Spectre of community spread looms over Kerala

Health experts say medical professionals should treat every patient as a potential source of COVID-19, follow all protocols

June 03, 2020 11:55 pm | Updated June 04, 2020 08:53 am IST - Thiruvananthapuram

Even as the government states categorically that community transmission is yet to happen in the State, the time may have indeed come for every doctor in both COVID and non-COVID hospitals to treat every patient as a potential source of COVID-19.

The death of a 77-year-old priest here on Tuesday of COVID-19, who might very well have contracted the infection in either the Government Medical College Hospital (MCH) here or the Peroorkada District Hospital where he was treated, has also raised the spectre of hospitals becoming epicentres of the disease.

An expert committee last week had suggested that the government revisit its COVID 19 containment strategy, fully assuming that community transmission is already happening. Now, the onus is on the Health Department to alert medical professionals and hospital staff to strictly follow all infection control protocols as they can hardly distinguish a potential COVID patient from any other.

‘Drill in the message’

Public health experts point out that when all lockdown norms are eased, people could be lulled into a false sense of security.

The public should be taken into confidence so that campaigns like ‘Break the Chain’ and universal wearing of masks would result in better compliance .

The government has ruled out the possibilities of community spread even though as Chief Minister Pinarayi Vijayan himself said there were at least 30 cases in which a clear epidemiological link could not be established. As an epidemic advances, community transmission appears inevitable.

“Once the contacts of imported infections get infected, local transmission is likely to begin. Contacts of infected contacts means indigenous transmission. From then on, indigenous and community transmissions are one and the same from the disease epidemiology point of view. Any other definition like “infection from known source versus unknown source” is more politics than science,” T. Jacob John, former Professor of Virology, Christian Medical College (CMC), Vellore, told The Hindu in an email.

Community transmission is not a dirty word. Kerala tried to prevent community transmission from happening but no epidemiologist will perceive its occurrence as a failure, he added.

‘Inevitable result’

“Community transmission has already begun in kerala. The only debatable point is the extent to which it has happened. However, it was inevitable and the sooner we understand it and act, the better. Asymptomatic transmission being our main threat, the most important step would be to advise health-care workers to manage all patients like potential COVID patients, maintain social distancing and to tighten all infection control measures,” said Anoopkumar, Chief of Critical Care Medicine, BMH Hospital.

Special care is needed to ensure that hospitals do not become an amplifying source of cross infections.
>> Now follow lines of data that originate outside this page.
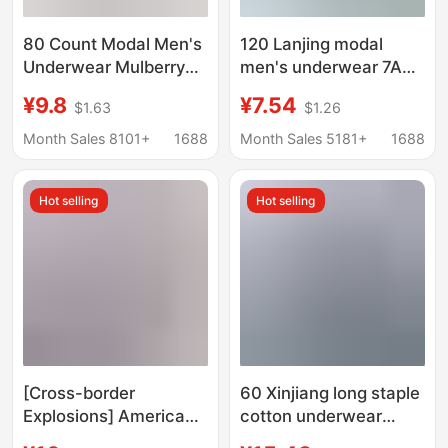
80 Count Modal Men's
120 Lanjing modal
Underwear Mulberry
men's underwear 7A
Silk Antibacterial
antibacterial mulberry
¥9.8
¥7.54
$1.63
$1.26
Crotch 2025 New
silk crotch shorts mid-
Boxer Briefs Men's
waist breathable
Month Sales 8101+
1688
Month Sales 5181+
1688
Breathable Boxer
boxers
Briefs
Hot selling
Hot selling
[Cross-border
60 Xinjiang long staple
Explosions] American
cotton underwear
Fashion Brand PSD
men's solid color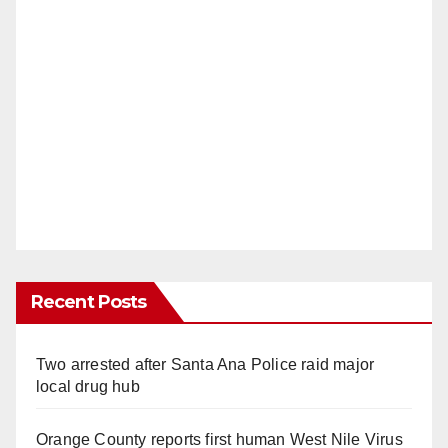
Recent Posts
Two arrested after Santa Ana Police raid major
local drug hub
Orange County reports first human West Nile Virus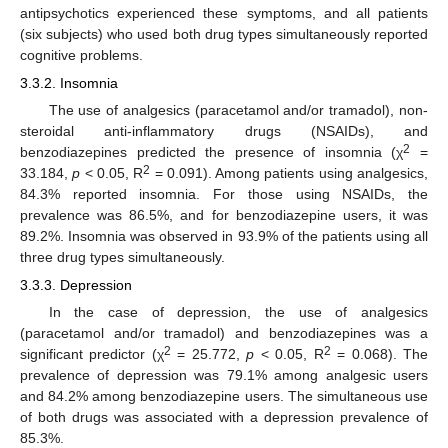
antipsychotics experienced these symptoms, and all patients
(six subjects) who used both drug types simultaneously reported
cognitive problems.
3.3.2. Insomnia
The use of analgesics (paracetamol and/or tramadol), non-
steroidal anti-inflammatory drugs (NSAIDs), and
2
benzodiazepines predicted the presence of insomnia (χ
=
2
33.184,
p
< 0.05, R
= 0.091). Among patients using analgesics,
84.3% reported insomnia. For those using NSAIDs, the
prevalence was 86.5%, and for benzodiazepine users, it was
89.2%. Insomnia was observed in 93.9% of the patients using all
three drug types simultaneously.
3.3.3. Depression
In the case of depression, the use of analgesics
(paracetamol and/or tramadol) and benzodiazepines was a
2
2
significant predictor (χ
= 25.772,
p
< 0.05, R
= 0.068). The
prevalence of depression was 79.1% among analgesic users
and 84.2% among benzodiazepine users. The simultaneous use
of both drugs was associated with a depression prevalence of
85.3%.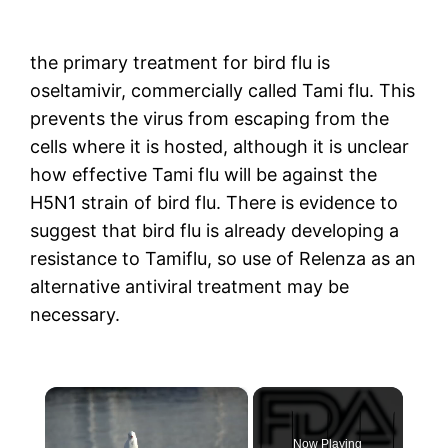
the primary treatment for bird flu is
oseltamivir, commercially called Tami flu. This
prevents the virus from escaping from the
cells where it is hosted, although it is unclear
how effective Tami flu will be against the
H5N1 strain of bird flu. There is evidence to
suggest that bird flu is already developing a
resistance to Tamiflu, so use of Relenza as an
alternative antiviral treatment may be
necessary.
×
Now Playing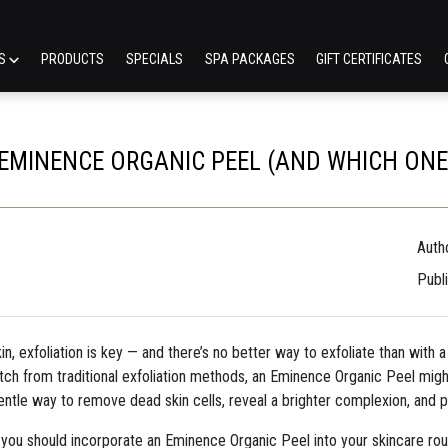
ES
PRODUCTS
SPECIALS
SPA PACKAGES
GIFT CERTIFICATES
EMINENCE ORGANIC PEEL (AND WHICH ONE I
Autho
Publ
, exfoliation is key — and there’s no better way to exfoliate than with a 
itch from traditional exfoliation methods, an Eminence Organic Peel mig
entle way to remove dead skin cells, reveal a brighter complexion, and 
ou should incorporate an Eminence Organic Peel into your skincare routi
Fever patients should not be allowed to mix with general patients, he added.

Once community transmission becomes rampant, the number of serious cases requiring ICU care as well as COVID-related mortality will increase significantly.

The focus should be on increasing ICU care facilities and in setting up critical care teams in all secondary and tertiary public sector COVID hospitals. “The strategy should be mainly mortality prevention while epidemic curve is flattened. Flattened curve does not mean zero infection. Infection will slip through and spread slowly at first and more rapidly later. The epidemic will continue to grow until July-August and then begin to come down in frequency. I expect very low numbers in November-December 2020,” Dr. Jacob John said.